Please i dnt know how to solve the questions under unit three, there is no graph work derived to solve the questions.Please help me


          Are the above incomprehensible? I suppose not, barely, but I trust the gentle reader will concede that the above are not exactly college level writing. Is it really grade 12 ½ work? I don’t think so.

     While being a bit reluctant to take a claim at face value, the response has some things of merit to say, though he mostly just blames public education. 

“Hey man, can you help me read the lunch menu?”

--even in the 8th grade, I had friends who couldn’t read “very well”. So I’d read the menu for them.


      There have always been terrible students in public schools, students that just get socially promoted up through the grades. Now they’re in college, and social promotion has come to college…this won’t help them in the slightest.

      Still the professor has one thing I can’t argue with:

I know teachers whose student load approaches 200 students. Let’s go back to those good old days when people had teachers who wrote careful, thoughtful comments on their weekly-assigned essays…Try that with 200 students every week. Give a teacher a modest 10 minutes to spend on each of 200 students’ essays, and you’ve got 2,000 minutes a week just spent grading essays.

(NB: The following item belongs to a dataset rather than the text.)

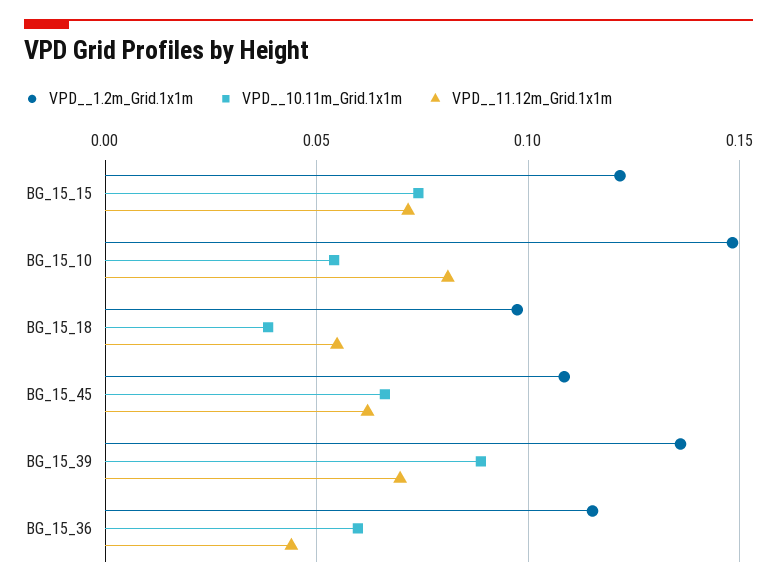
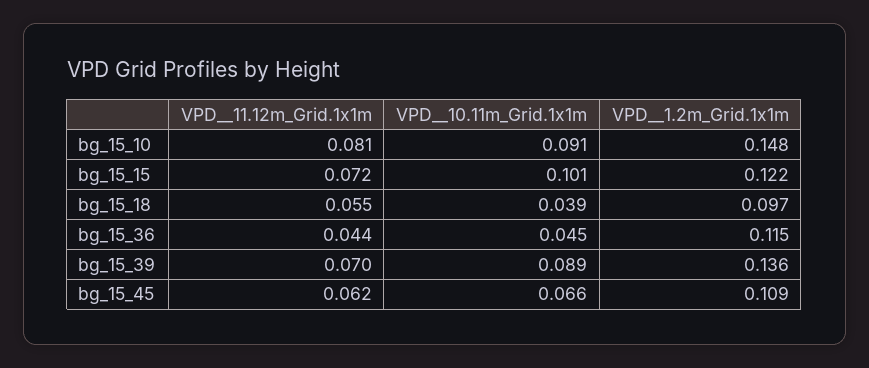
VPD__10.11m_Grid.1x1m, BG_15_15: 0.075 -> 0.101
VPD__10.11m_Grid.1x1m, BG_15_10: 0.055 -> 0.091
VPD__10.11m_Grid.1x1m, BG_15_36: 0.06 -> 0.045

That’s 33 hours spent each week outside class grading papers. This figure does not take into account additional time spent on daily record-keeping, helping kids before and after school, doing lunch duty, addressing discipline problems, and doing other things that conscientious teachers do.

Nor does it take into account the new demands placed on teachers for collecting data that may or may not serve a purpose.

--we collect plenty of data for no purpose in higher education, too.
 

      He’s talking about public schools here, but keep in mind, these massive class loads are now common in higher education as well, even in writing courses.

       Still, it’s nice that at least for writing, college is still arguably high school. It’s easy enough to show that for most other subjects, college is below high school, often far below.